Au moins 14 personnes sont par ailleurs portées disparues, selon un nouveau bilan diffusé samedi par le ministère de la Défense.
Le drame s'est produit vendredi vers 14H30 (18H30 GMT) à Viacha, une ville de quelque 100.000 habitants à une trentaine de kilomètres de La Paz.
Samedi, les rues étaient pleines de décombres, de poteaux déformés et de vitres brisées, a constaté un photographe de l'AFP.
Le ministre de la Défense Ernesto Justiniano a fait état lors d'une conférence de presse de "deux personnes décédées confirmées" et de 81 blessés, dont deux dans un état grave.
Les morts et les disparus étaient des militaires servant dans l'installation, a précisé le ministère dans un communiqué.
"Quatorze militaires en service qui étaient dans le secteur touché par les deux explosions survenues dans le centre militaire de Viacha n'ont pas été retrouvés pour l'heure", a indiqué dans un communiqué le colonel Antonio Amaru, commandant de l'enceinte Bolivar. Il s'agit d'un sergent et de 13 conscrits âgés de 18 et 19 ans qui effectuent un an de service militaire, obligatoire en Bolivie.
Le colonel Amaru a indiqué que les "opérations de recherche, de secours et de déblaiement" se poursuivaient.

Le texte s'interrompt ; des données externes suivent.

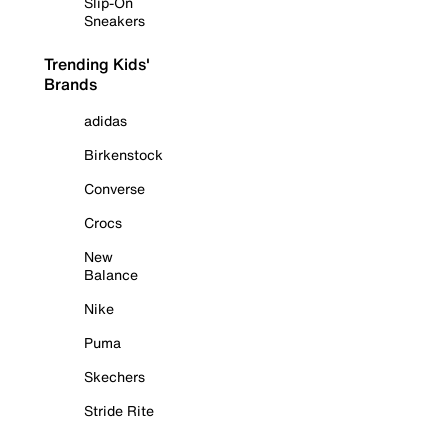
Slip-On
Sneakers
Trending Kids'
Brands
adidas
Birkenstock
Converse
Crocs
New
Balance
Nike
Puma
Skechers
Stride Rite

Les blessés ont été pris en charge dans différents centres médicaux de Viacha, selon le ministre de la Défense.
Des habitants du secteur ont été évacués vers un centre d'hébergement temporaire. "Il n'est pas encore prudent" qu'ils regagnent leur domicile car "des habitations ont été endommagées par l'onde de choc", selon M. Justiniano.

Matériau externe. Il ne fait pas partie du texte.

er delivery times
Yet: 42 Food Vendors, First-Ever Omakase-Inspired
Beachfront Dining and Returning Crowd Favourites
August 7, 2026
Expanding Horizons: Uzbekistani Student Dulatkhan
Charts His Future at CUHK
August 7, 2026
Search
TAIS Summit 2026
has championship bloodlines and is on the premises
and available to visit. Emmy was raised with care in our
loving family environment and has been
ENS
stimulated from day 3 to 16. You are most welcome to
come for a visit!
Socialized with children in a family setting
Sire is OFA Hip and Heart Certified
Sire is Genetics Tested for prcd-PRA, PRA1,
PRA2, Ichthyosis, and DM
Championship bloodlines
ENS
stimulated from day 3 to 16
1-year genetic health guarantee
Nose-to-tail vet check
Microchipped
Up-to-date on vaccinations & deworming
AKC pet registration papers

L'approvisionnement en électricité a été interrompu dans la zone touchée, où des dizaines de policiers ont été déployés, a constaté un correspondant de l'AFP.
- Enquête -
Le président Rodrigo Paz a exprimé sur X sa "profonde solidarité avec les familles des personnes décédées, les blessés et tous les habitants affectés par les explosions".

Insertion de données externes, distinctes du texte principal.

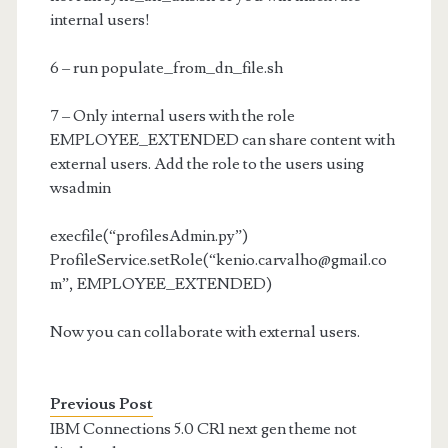
internal users!
6 – run populate_from_dn_file.sh
7 – Only internal users with the role
EMPLOYEE_EXTENDED can share content with
external users. Add the role to the users using
wsadmin
execfile(“profilesAdmin.py”)
ProfileService.setRole(“
kenio.carvalho@gmail.co
m
”, EMPLOYEE_EXTENDED)
Now you can collaborate with external users.
Previous Post
IBM Connections 5.0 CR1 next gen theme not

Il a annoncé avoir ordonné une enquête "minutieuse, technique et transparente". "Nous devons établir avec une clarté absolue les causes de cet événement, vérifier le respect des protocoles de sécurité et déterminer les responsabilités qui pourraient être engagées", a-t-il déclaré.
Selon M. Justiniano, deux explosions se sont produites. La première aurait impliqué de la poudre noire provenant du matériel pyrotechnique entreposé sur place. Elle a été suivie d'une seconde déflagration "d'une ampleur beaucoup plus importante", a-t-il déclaré.
"La cause et le matériau impliqué dans cette seconde explosion sont encore en cours de détermination", a-t-il ajouté.
Le ministère de la Défense a précisé qu'aucun type d'armement de guerre n'avait explosé.
Le parquet a ouvert une enquête pénale pour homicide involontaire et blessures involontaires, ainsi que pour d'autres infractions, selon le ministère.
"L'incident est maîtrisé", a assuré le colonel Roger Roca, porte-parole de la police.
Des pompiers travaillaient avec des camions-citernes pour refroidir la zone, selon des images diffusées par des médias locaux.
"A l'heure actuelle, notre priorité va aux personnes : prendre en charge les blessés, accompagner leurs familles et poursuivre les opérations de recherche et de vérification", a indiqué M. Justiniano.